● ACTIVITY:
Instruction for the entries that follow: retype exactly the lines from the line with "Del Mundo: ¿Hasta Dónde" to the line with "con cifras que resultan casi impensables para", both included, and omit all others.

== SOURCE DATA

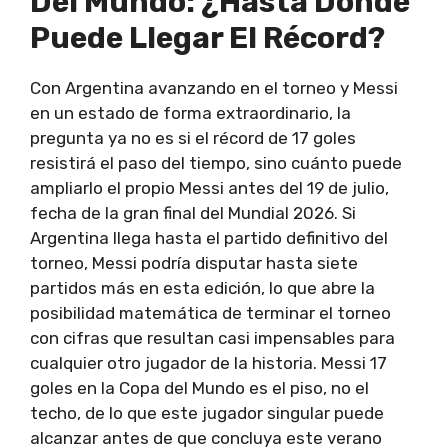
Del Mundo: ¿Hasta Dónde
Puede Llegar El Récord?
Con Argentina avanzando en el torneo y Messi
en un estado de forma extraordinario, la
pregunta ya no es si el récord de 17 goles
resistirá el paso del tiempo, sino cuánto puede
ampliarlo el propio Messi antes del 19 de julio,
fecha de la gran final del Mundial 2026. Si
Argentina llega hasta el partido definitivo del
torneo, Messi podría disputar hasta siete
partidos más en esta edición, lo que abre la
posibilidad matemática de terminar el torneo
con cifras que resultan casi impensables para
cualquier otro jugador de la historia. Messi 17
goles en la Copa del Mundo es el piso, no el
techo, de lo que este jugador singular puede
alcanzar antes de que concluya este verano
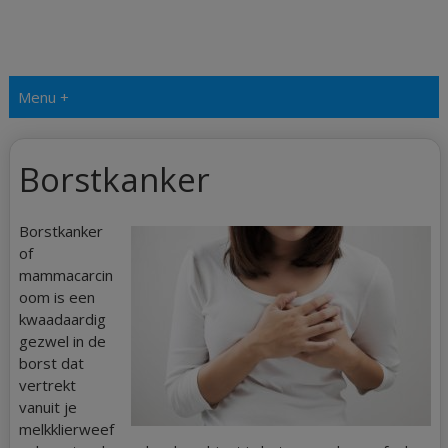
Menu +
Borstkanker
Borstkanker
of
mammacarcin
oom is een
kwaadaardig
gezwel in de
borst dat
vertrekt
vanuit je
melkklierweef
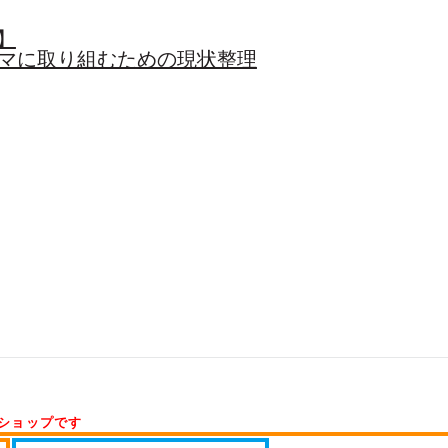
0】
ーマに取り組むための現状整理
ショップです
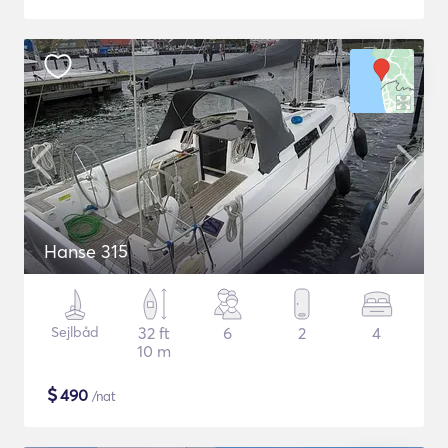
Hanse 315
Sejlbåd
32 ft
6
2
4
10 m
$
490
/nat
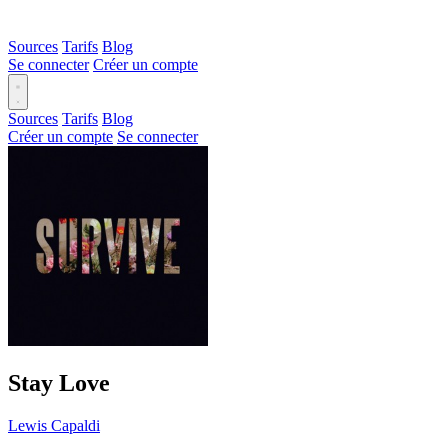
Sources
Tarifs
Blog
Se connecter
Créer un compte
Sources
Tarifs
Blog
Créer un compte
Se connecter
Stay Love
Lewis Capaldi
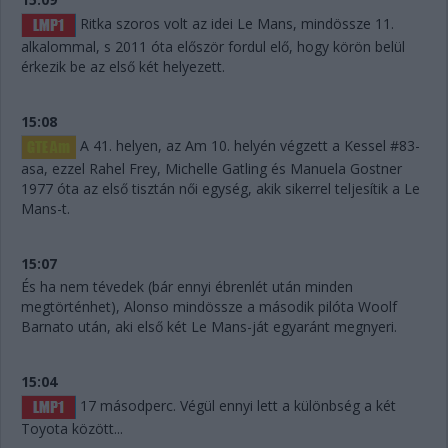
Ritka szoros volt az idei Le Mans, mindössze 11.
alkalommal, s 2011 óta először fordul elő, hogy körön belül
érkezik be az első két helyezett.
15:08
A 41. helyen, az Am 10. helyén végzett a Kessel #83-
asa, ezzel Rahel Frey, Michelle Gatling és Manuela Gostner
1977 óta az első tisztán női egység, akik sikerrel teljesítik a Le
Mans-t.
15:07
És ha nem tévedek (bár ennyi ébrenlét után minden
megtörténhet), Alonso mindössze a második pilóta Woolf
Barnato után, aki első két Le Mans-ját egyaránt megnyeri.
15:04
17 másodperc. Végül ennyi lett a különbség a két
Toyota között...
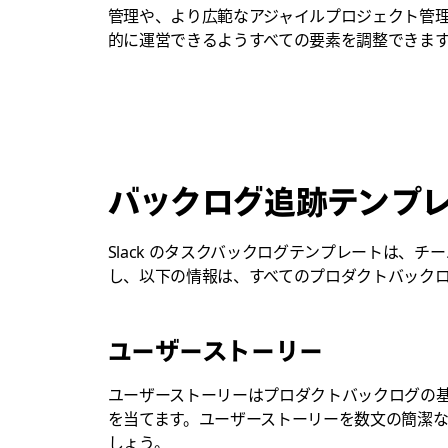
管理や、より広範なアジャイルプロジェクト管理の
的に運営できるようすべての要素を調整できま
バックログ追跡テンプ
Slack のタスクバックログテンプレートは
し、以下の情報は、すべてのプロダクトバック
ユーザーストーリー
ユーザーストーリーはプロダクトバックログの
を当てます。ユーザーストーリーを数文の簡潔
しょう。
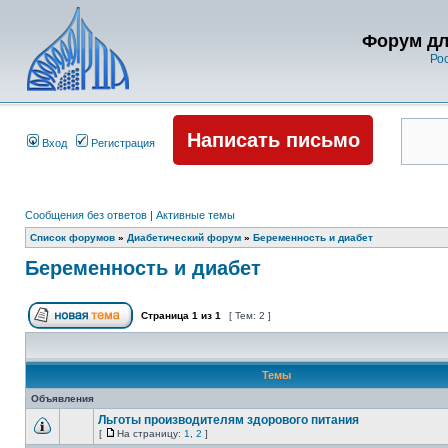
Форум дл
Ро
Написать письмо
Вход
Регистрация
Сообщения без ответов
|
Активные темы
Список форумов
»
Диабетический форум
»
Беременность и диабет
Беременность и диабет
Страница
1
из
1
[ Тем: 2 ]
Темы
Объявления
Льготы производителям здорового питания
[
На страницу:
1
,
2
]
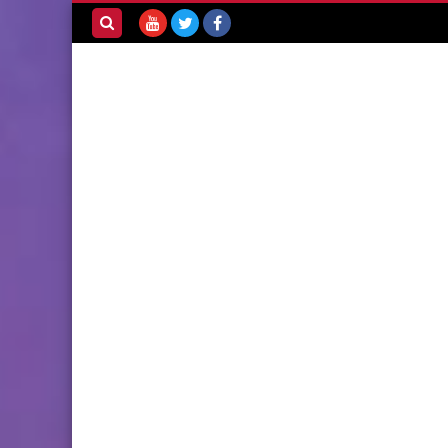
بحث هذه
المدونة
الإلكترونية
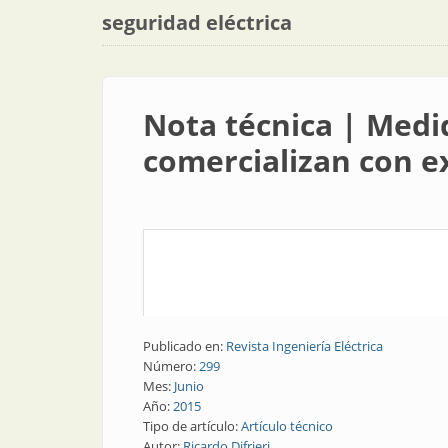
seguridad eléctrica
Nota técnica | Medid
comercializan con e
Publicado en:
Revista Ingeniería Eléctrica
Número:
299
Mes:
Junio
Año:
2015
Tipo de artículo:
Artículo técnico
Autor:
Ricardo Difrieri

====
== SOURCE DATA

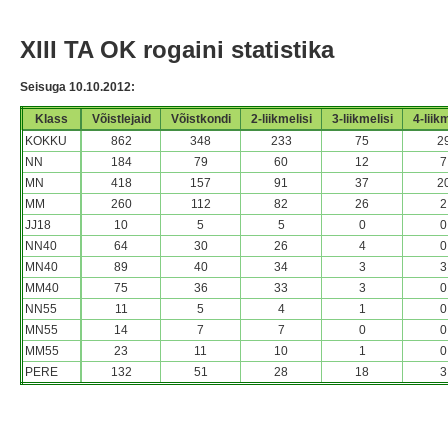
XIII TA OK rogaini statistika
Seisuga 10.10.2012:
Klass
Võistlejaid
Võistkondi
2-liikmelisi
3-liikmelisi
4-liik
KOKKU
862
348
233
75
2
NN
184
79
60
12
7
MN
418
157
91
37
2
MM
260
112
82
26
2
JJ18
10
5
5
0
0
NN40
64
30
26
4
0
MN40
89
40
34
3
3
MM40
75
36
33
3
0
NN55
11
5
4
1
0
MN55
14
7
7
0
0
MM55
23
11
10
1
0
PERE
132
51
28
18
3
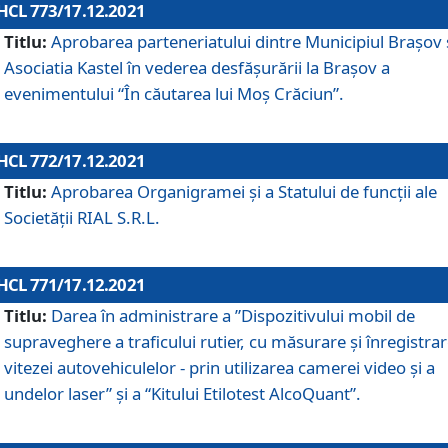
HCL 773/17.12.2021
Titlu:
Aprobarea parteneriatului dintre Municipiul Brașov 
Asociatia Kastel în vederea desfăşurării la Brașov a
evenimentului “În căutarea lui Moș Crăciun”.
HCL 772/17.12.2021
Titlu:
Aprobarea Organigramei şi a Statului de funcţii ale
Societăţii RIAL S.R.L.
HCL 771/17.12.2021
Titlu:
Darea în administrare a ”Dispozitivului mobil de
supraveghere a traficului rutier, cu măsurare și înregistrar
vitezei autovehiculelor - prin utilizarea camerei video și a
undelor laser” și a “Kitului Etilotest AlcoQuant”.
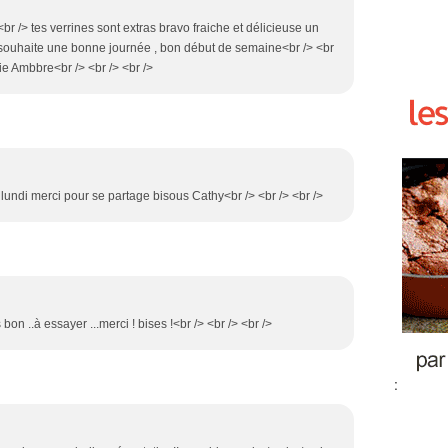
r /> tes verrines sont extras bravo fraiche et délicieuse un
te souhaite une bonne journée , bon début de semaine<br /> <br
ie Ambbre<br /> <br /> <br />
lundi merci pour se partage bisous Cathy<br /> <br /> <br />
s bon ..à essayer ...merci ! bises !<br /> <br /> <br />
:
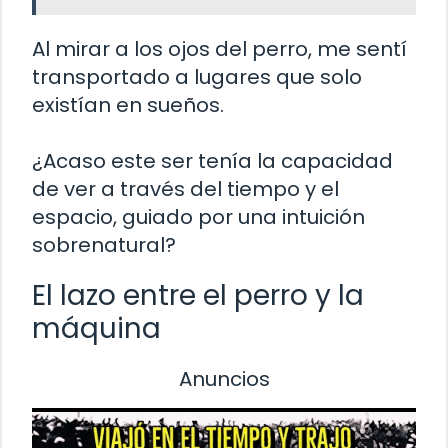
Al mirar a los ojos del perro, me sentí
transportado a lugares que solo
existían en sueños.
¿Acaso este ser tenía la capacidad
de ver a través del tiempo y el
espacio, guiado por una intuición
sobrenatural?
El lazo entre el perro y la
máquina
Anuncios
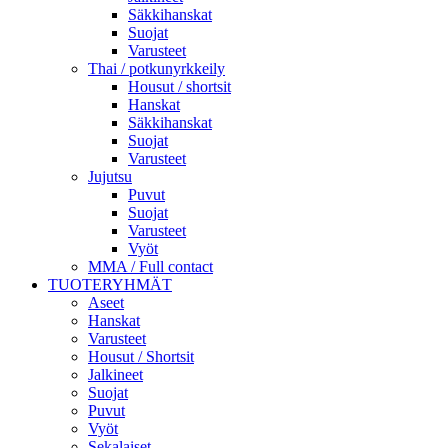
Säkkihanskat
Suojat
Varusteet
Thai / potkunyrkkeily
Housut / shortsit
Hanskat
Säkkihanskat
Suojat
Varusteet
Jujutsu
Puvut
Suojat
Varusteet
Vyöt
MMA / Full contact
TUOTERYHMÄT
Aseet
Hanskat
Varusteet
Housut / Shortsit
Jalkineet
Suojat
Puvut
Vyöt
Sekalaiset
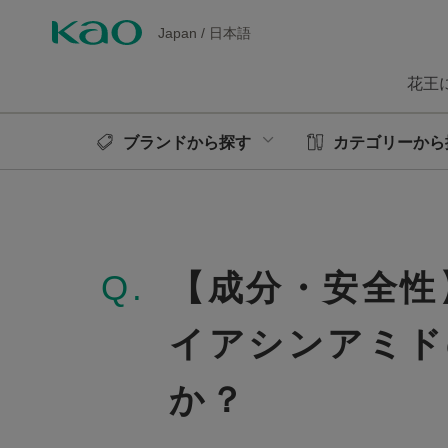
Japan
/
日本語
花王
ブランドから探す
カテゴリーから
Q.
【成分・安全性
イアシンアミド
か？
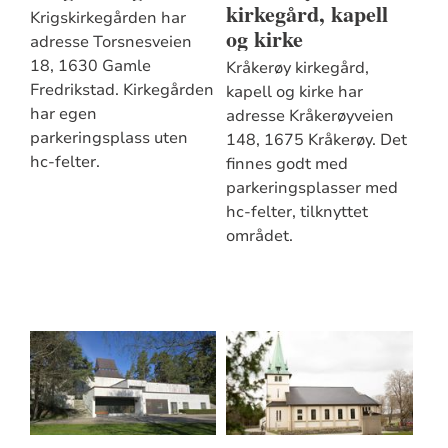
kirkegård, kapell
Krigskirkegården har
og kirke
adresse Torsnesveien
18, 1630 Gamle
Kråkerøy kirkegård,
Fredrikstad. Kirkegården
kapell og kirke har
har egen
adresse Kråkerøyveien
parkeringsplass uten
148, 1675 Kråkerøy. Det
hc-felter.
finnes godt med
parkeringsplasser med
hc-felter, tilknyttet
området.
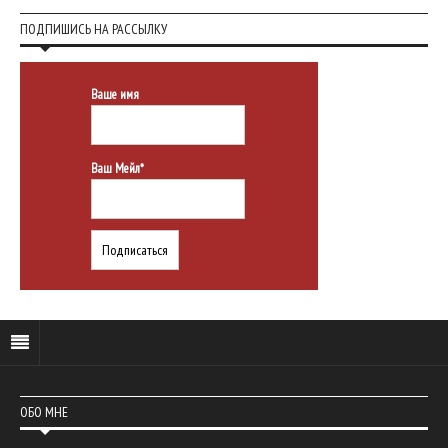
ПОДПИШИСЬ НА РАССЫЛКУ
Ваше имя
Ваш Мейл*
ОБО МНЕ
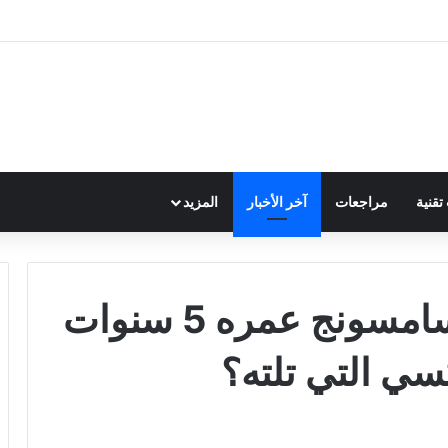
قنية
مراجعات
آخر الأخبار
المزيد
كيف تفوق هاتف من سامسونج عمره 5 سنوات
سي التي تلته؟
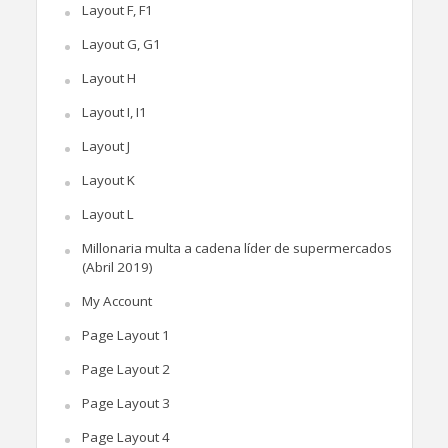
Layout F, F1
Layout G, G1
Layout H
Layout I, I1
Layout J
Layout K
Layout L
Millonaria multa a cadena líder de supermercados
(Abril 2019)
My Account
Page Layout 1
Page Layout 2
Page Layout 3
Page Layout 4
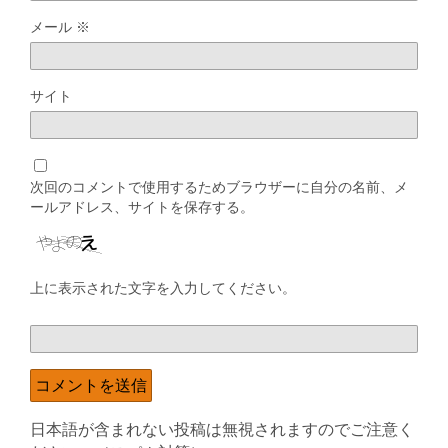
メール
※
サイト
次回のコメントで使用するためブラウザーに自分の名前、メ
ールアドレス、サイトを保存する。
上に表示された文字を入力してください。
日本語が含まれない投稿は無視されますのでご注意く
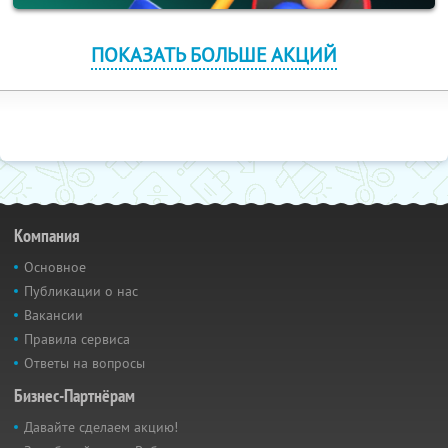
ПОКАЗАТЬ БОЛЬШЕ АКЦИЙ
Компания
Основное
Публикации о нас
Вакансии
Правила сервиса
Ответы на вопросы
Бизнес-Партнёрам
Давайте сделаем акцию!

====
== SOURCE DATA

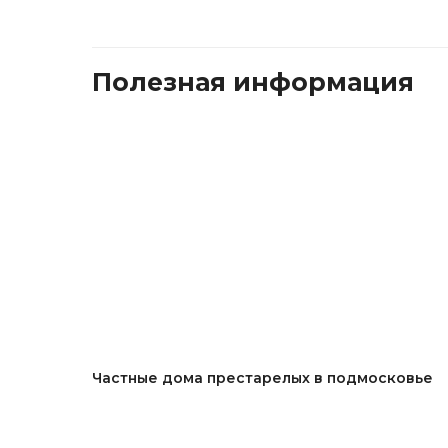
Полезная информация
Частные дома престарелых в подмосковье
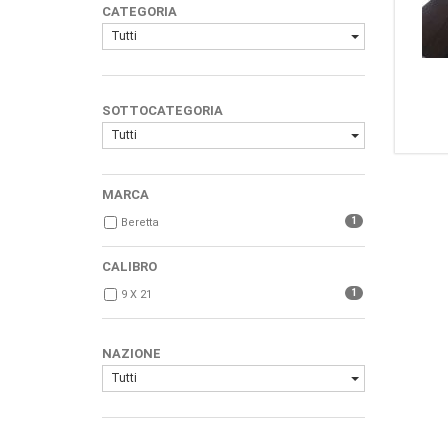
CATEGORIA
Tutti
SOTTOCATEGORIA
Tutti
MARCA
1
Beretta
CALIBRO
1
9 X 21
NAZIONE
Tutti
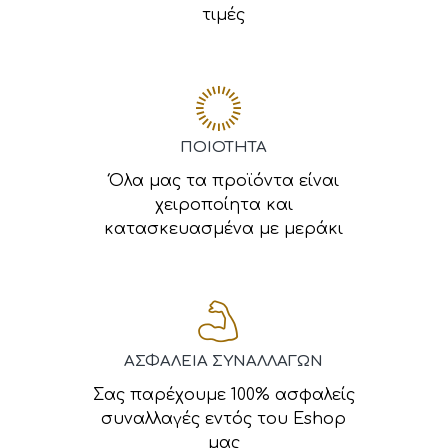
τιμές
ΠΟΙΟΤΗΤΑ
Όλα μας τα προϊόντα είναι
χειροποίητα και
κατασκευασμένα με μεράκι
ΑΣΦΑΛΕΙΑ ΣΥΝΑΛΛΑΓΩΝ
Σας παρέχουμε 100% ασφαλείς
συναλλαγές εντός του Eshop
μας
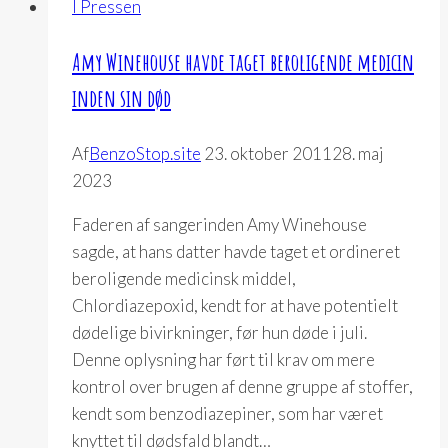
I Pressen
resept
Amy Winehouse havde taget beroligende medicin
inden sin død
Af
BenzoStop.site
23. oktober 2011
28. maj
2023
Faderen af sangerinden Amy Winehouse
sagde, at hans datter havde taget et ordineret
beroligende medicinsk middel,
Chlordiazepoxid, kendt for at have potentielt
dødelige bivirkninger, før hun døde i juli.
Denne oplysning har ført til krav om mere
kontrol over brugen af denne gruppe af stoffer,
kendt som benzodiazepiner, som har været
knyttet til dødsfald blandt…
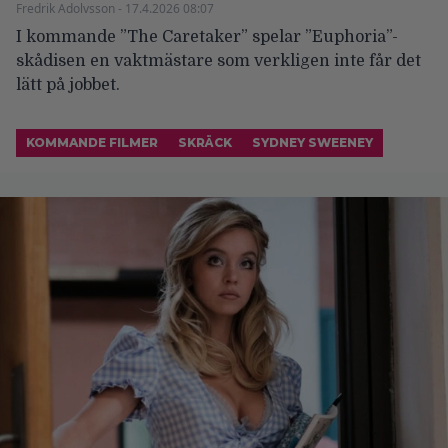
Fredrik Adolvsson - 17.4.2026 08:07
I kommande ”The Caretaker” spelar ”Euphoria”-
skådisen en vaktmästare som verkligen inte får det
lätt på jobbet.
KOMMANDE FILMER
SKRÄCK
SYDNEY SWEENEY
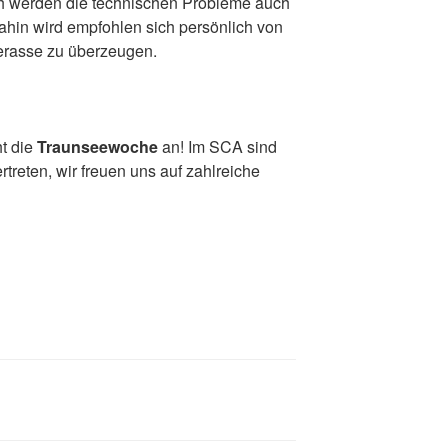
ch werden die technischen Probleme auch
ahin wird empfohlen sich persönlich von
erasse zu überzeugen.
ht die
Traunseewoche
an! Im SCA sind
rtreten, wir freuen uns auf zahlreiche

====

● YOUR RESPONSE:
Del Mundo: ¿Hasta Dónde
Puede Llegar El Récord?
Con Argentina avanzando en el torneo y Messi
en un estado de forma extraordinario, la
pregunta ya no es si el récord de 17 goles
resistirá el paso del tiempo, sino cuánto puede
ampliarlo el propio Messi antes del 19 de julio,
fecha de la gran final del Mundial 2026. Si
Argentina llega hasta el partido definitivo del
torneo, Messi podría disputar hasta siete
partidos más en esta edición, lo que abre la
posibilidad matemática de terminar el torneo
con cifras que resultan casi impensables para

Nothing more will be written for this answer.